Sure. Sectional density (Sρ) in physics is the mass of the bullet divided by its cross-sectional area. Ballistics uses a shortcut convention in dividing pounds mass by the square of diameter to escape making the area calculation, so it simplifies some calculations, like BC, where the ratios of two Sρs is all that matters. You can divide the ballistic Sρ by ¼π to get the actual physical sectional density if you need it, but in most ballistics calculations, like the ones below, it's about ratios of Sρs, so it is only a matter of being consistent with which one you use.
So here's the value: As you know, the force pushing a bullet down a barrel may be found by dividing the gas pressure behind it by the bullet's cross-sectional area. Thus (not counting rifling's reduction of the area, which is small), a 0.451" diameter bullet at 15,000 psi experiences 2396 lbs of force trying to accelerate it, while a 0.357 diameter bullet at that same pressure experiences 1501 lbs of force on its base. So if the two bullets have the same weight, that pressure will accelerate the 0.451" bullet 2396/1501=1.596 times faster.
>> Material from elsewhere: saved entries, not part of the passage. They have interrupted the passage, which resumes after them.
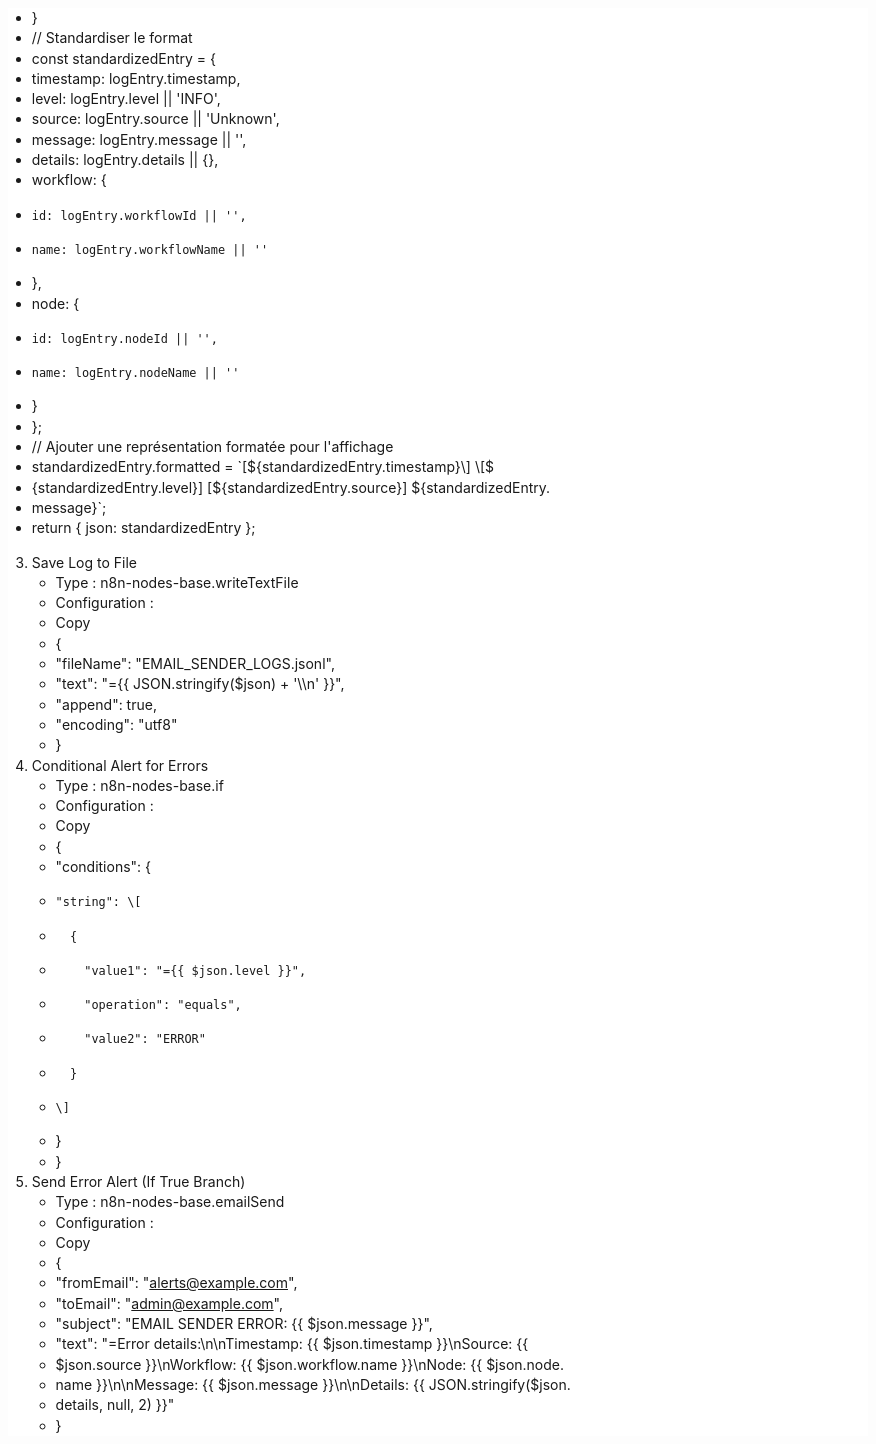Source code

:    * }  
   * // Standardiser le format  
   * const standardizedEntry \= {  
   *   timestamp: logEntry.timestamp,  
   *   level: logEntry.level || 'INFO',  
   *   source: logEntry.source || 'Unknown',  
   *   message: logEntry.message || '',  
   *   details: logEntry.details || {},  
   *   workflow: {  
   *     id: logEntry.workflowId || '',  
   *     name: logEntry.workflowName || ''  
   *   },  
   *   node: {  
   *     id: logEntry.nodeId || '',  
   *     name: logEntry.nodeName || ''  
   *   }  
   * };  
   * // Ajouter une représentation formatée pour l'affichage  
   * standardizedEntry.formatted \= \`\[${standardizedEntry.timestamp}\] \[$  
   * {standardizedEntry.level}\] \[${standardizedEntry.source}\] ${standardizedEntry.  
   * message}\`;  
   * return { json: standardizedEntry };  
3. Save Log to File  
   * Type : n8n-nodes-base.writeTextFile  
   * Configuration :  
   * Copy  
   * {  
   *   "fileName": "EMAIL\_SENDER\_LOGS.jsonl",  
   *   "text": "={{ JSON.stringify($json) \+ '\\\\n' }}",  
   *   "append": true,  
   *   "encoding": "utf8"  
   * }  
4. Conditional Alert for Errors  
   * Type : n8n-nodes-base.if  
   * Configuration :  
   * Copy  
   * {  
   *   "conditions": {  
   *     "string": \[  
   *       {  
   *         "value1": "={{ $json.level }}",  
   *         "operation": "equals",  
   *         "value2": "ERROR"  
   *       }  
   *     \]  
   *   }  
   * }  
5. Send Error Alert (If True Branch)  
   * Type : n8n-nodes-base.emailSend  
   * Configuration :  
   * Copy  
   * {  
   *   "fromEmail": "alerts@example.com",  
   *   "toEmail": "admin@example.com",  
   *   "subject": "EMAIL SENDER ERROR: {{ $json.message }}",  
   *   "text": "=Error details:\\n\\nTimestamp: {{ $json.timestamp }}\\nSource: {{   
   *   $json.source }}\\nWorkflow: {{ $json.workflow.name }}\\nNode: {{ $json.node.  
   *   name }}\\n\\nMessage: {{ $json.message }}\\n\\nDetails: {{ JSON.stringify($json.  
   *   details, null, 2\) }}"  
   * }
Or, if the 0.357" bullet is 1.596 times lighter, the same force will accelerate them both at the same rate. So, if both bullets are, say 200 grains (0.02857 lbs), their Sρs by ballistic convention are:
.357200 = 0.2242
.451200 = 0.1405
When you divide the former by the latter, you get:
0.2242/0.1405 = 1.596
That's the same multiplier we got before, but it let us bypass calculating the area of the bullet cross-section and multiplying it by the force, so the ratio of the Sρs was a shortcut to that result. You get a number showing how much higher pressure will have to be to accelerate the 0.357" bullet of that same weight.
To get the same acceleration from the same pressure at both bullet diameters, you can lighten the 0.357" bullet by 200/1.596 = 125.3 grains. Thus, at the same pressure, a 125.3-grain 0.357" bullet will have the same acceleration as the 200-grain 0.451" bullet does.
Another way to look at it is a bullet's Sρ is proportional to how much pressure it needs for a given rate of acceleration. This means, with a lower Sρ you don't need as much pressure to impart a given rate of acceleration.
That last fact brings up an additional problem. If you try to use a slow powder with a low Sρ bullet, it can accelerate so easily that it scoots down the bore faster than the powder can make gas to keep up with it. This means, the lower the Sρ, the faster the powder burn rate has to be to reach the desired peak pressure. And this is why, with a low Sρ bullet, you often can get better performance with a fast powder than you might expect.